Yvette M. Louisell grew up in Kalamazoo, Michigan and Cincinnati, Ohio. She was incarcerated at age 17 and is currently serving a life-without-parole sentence in Iowa. Louisell is a multi-year winner of PEN America Prison Writing Awards in poetry.

Amanda Miller is a writer and actor who published her memoir, One Breath, Then Another, on Lucid River Press and whose writing has appeared in The Rumpus, Freerange Nonfiction, Cratelit, So Long: Short Memoirs of Loss and Remembrance, Underwired Magazine, and more. She’s performed her solo shows The Jew in the Ashram and How To Suffer Better at a variety of festivals and venues including the Edinburgh and Edmonton Fringes. Miller has produced the series, “Lyrics, Lit & Liquor,” since 2012. She earned an MFA in creative writing from The New School and a BFA in acting from NYU.

Robert McKown is 42 years old, a graduate of Long Ridge Writer’s Group, and writes both fiction and nonfiction. McKown has had short stories published in small publications such as Downstate Story and Conceit. An honorable mention award winner of the PEN American Prison Writing Contest of 2007 for the first chapter of his memoir, Bobby’s Innocence, McKown captured second prize in the 2009–2010 fiction category for Little Prisoner.

Matthew Mendoza won the 2018 PEN Prison Writers Poetry Award and was a finalist for the American Short Fiction Insider Prize. His play, Freedom Feather, was performed at the Brooklyn Book Festival as part of “Break Out: Voices from the Inside: 2018.” Grace Notes & Other Poems is coming soon from Swimming With Elephants Publications. Mendoza answers hate mail, love letters, and questionnaires and thanks you for hearing him.

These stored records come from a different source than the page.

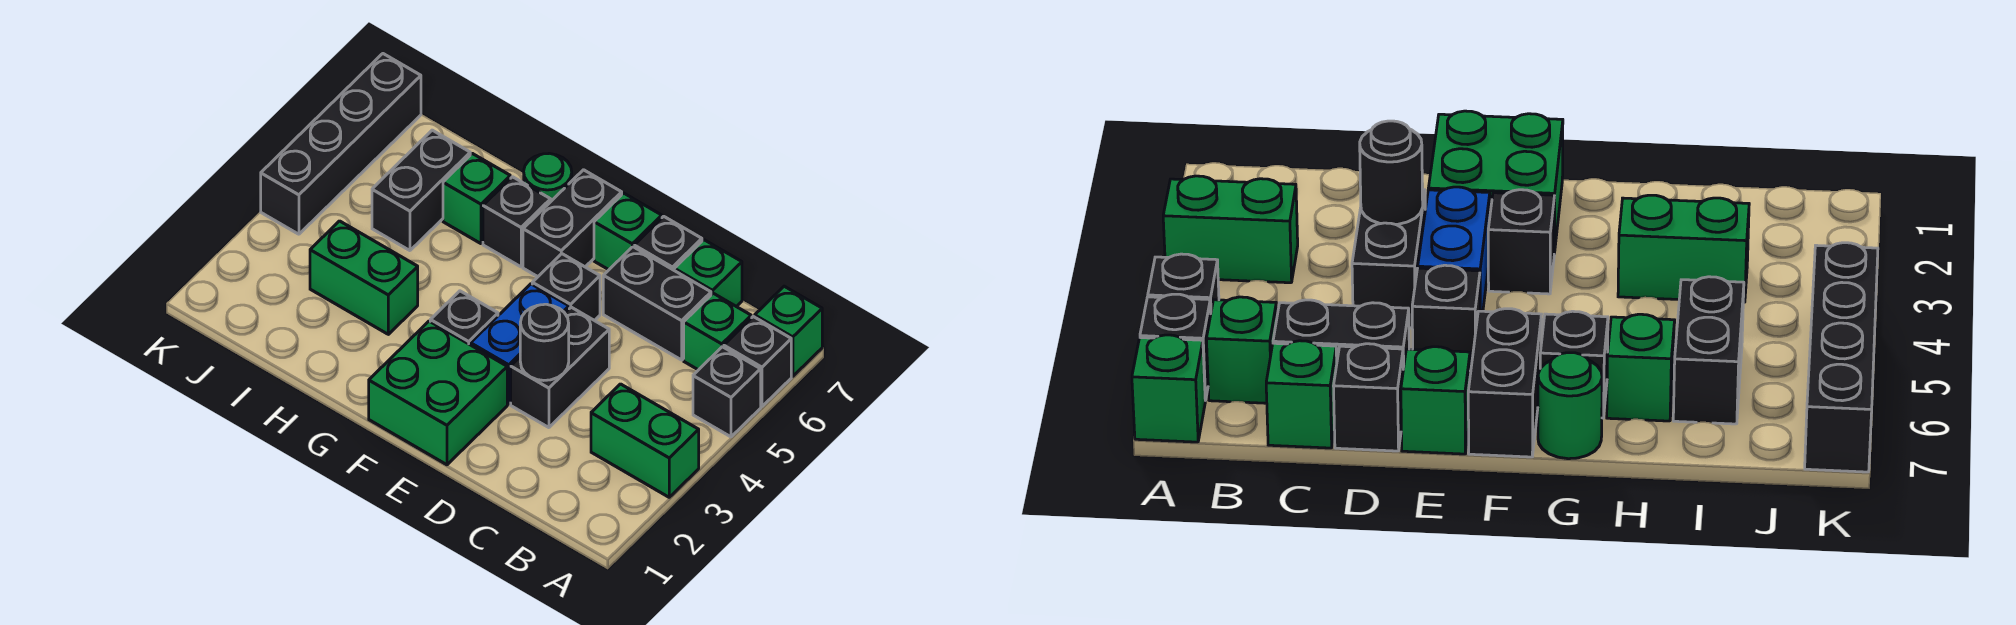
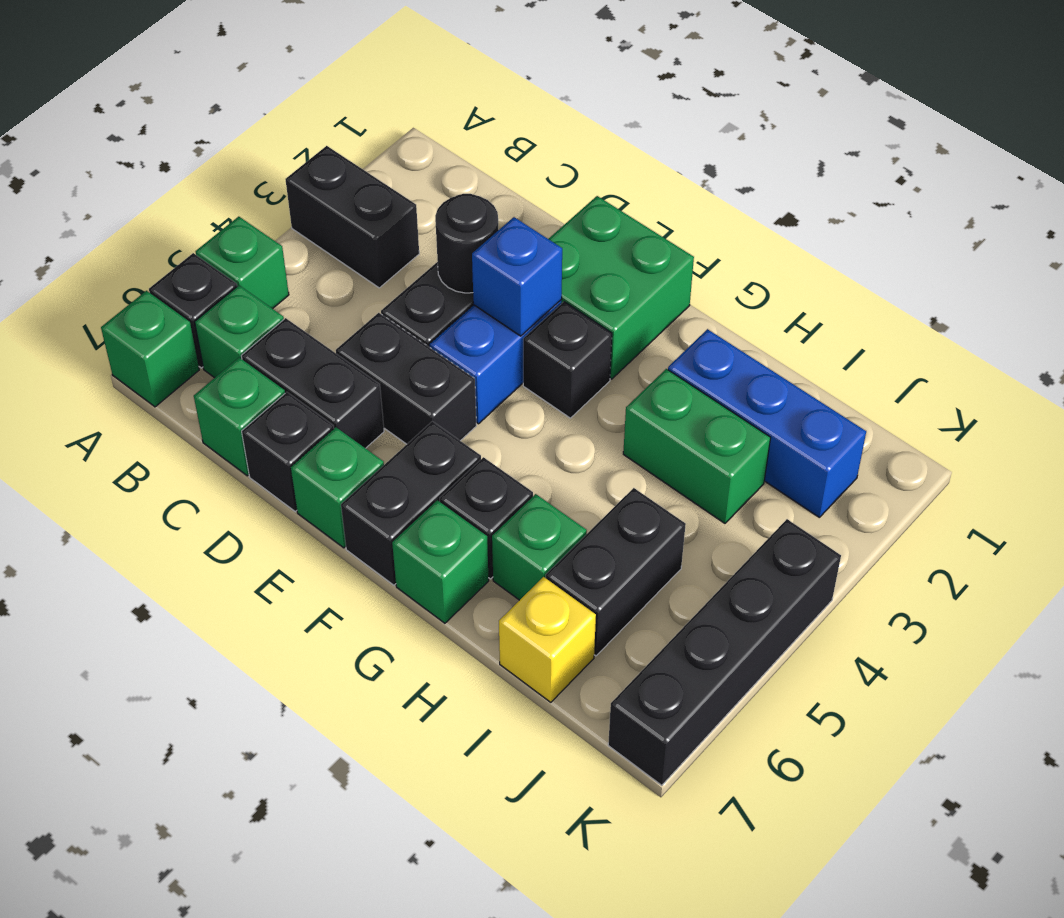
green 1x2 brick [591,384,699,497] -> black 1x2 brick [285,146,419,288]
black 1x1 brick [693,347,761,437] -> green 1x1 brick [196,217,289,309]
none -> blue 1x1 brick [472,217,562,336]
black 1x1 brick [532,254,600,321] -> black 1x2 brick [336,313,476,444]
green 1x1 round brick [524,153,572,201] -> green 1x1 brick [392,500,489,623]
none -> blue 1x3 brick [668,329,866,517]
none -> yellow 1x1 brick [499,577,596,702]

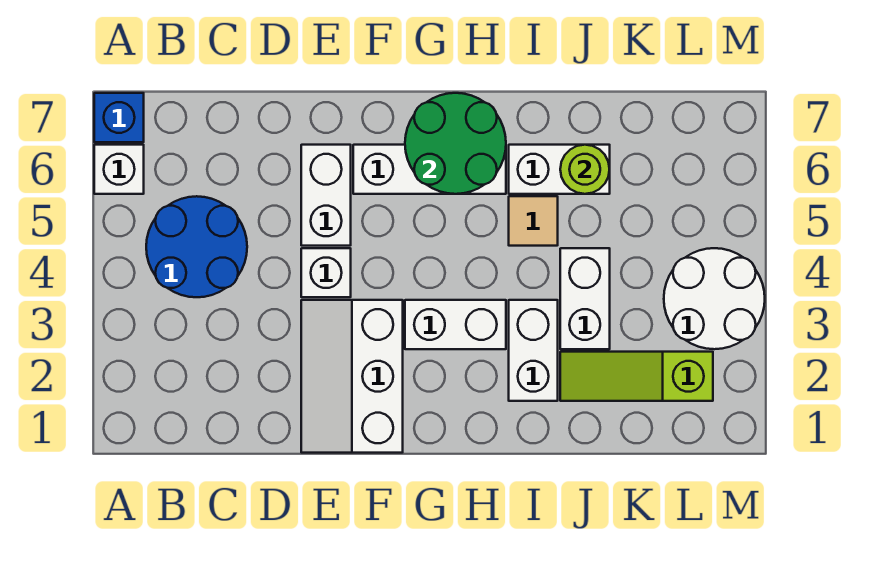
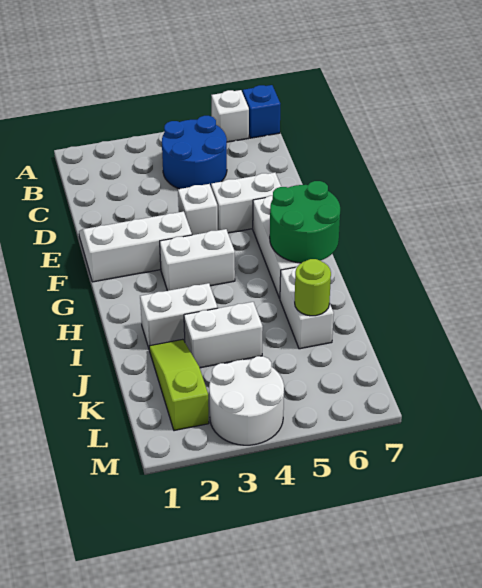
white 1x2 brick [405,300,506,349] -> white 1x2 brick turned to [160,229,235,291]
tan 1x1 tile [509,196,558,246] -> none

Justin Rovillos Monson, inaugural PEN America Writing For Justice Fellow, is a first-generation Filipino-American poet and writer and winner of the inaugural 2017 Kundiman/Asian American Literary Review/Smithsonian Asian Pacific American Center Mentorship in poetry. Monson’s work has been published, or is forthcoming, in The Asian American Literary Review, Pacifica Literary Review, The Offing, Hayden’s Ferry Review, and elsewhere. He is working on his first collection of poems, and is currently serving a sentence in the Michigan Department of Corrections, from which he hopes to be released in 2027.

Ashley Starling Thomas was awarded Second Prize in Drama in the 2019 Prison Writing Contest.

Josie Whittlesey is the founder of Drama Club, a nonprofit providing theater programming to youth who are incarcerated or at risk of incarceration. Drama Club is committed to providing New York City’s most vulnerable and overlooked youth the opportunity to play, be seen and heard, and cultivate life skills via improvisational theatre. Prior to founding Drama Club, Whittlesey taught theater to men at Sing Sing Correctional Facility with the nonprofit, Rehabilitation Through the Arts. Whittlesey has taught at Fordham University, New York University, Monclair State University, Nassau Community College, Purchase College, SUNY, and Larry Singer Studios. She holds an MFA from NYU’s graduate acting program.